Abstract

Despite the nonlinear nature of turbulence, there is evidence that part of the energy-transfer mechanisms sustaining wall turbulence can be ascribed to linear processes. The different scenarios stem from linear stability theory and comprise exponential instabilities, neutral modes, transient growth from non-normal operators, and parametric instabilities from temporal mean-flow variations, among others. These mechanisms, each potentially capable of leading to the observed turbulence structure, are rooted in simplified physical models. Whether the flow follows any or a combination of them remains elusive. Here, we evaluate the linear mechanisms responsible for the energy transfer from the streamwise-averaged mean-flow U to the fluctuating velocities u’. To that end, we use cause-and-effect analysis based on interventions: manipulation of the causing variable leads to changes in the effect.
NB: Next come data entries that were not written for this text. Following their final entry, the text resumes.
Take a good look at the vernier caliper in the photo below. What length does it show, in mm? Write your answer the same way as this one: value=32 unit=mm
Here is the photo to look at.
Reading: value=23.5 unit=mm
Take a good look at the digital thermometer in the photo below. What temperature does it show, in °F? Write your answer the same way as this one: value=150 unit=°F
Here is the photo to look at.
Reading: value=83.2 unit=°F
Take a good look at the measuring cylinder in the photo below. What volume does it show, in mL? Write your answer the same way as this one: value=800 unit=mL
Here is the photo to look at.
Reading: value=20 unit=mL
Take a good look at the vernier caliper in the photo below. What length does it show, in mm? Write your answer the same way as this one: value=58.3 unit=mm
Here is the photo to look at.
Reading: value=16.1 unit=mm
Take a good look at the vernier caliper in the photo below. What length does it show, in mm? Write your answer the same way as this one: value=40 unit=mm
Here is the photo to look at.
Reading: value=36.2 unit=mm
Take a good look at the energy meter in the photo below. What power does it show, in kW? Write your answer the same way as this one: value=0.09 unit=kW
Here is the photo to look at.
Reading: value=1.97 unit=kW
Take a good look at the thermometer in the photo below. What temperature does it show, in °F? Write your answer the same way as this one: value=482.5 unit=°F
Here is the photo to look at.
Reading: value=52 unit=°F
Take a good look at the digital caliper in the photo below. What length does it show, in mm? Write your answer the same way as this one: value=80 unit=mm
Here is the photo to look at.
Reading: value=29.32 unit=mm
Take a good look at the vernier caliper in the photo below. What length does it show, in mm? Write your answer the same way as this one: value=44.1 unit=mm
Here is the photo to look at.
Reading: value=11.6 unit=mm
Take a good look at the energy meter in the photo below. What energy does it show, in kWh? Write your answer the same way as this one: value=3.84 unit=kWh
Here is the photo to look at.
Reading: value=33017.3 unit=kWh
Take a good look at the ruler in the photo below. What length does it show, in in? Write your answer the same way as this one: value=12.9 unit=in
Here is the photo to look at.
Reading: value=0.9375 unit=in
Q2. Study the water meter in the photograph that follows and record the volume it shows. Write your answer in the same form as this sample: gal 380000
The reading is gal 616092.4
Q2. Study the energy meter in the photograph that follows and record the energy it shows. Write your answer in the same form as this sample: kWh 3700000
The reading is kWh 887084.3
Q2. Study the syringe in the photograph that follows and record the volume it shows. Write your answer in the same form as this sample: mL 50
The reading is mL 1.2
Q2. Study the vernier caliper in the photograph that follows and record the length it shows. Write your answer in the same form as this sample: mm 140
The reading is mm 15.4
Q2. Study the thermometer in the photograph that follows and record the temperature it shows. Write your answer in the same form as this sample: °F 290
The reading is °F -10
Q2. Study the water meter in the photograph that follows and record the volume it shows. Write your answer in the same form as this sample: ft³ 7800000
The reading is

This is achieved by direct numerical simulation of turbulent channel flows at low Reynolds number, in which the energy transfer from U to u’ is constrained to preclude a targeted linear mechanism. We show that transient growth is sufficient for sustaining realistic wall turbulence. Self-sustaining turbulence persists when exponential instabilities, neutral modes, and parametric instabilities of the mean flow are suppressed. We further show that a key component of transient growth is the Orr/push-over mechanism induced by spanwise variations of the base flow.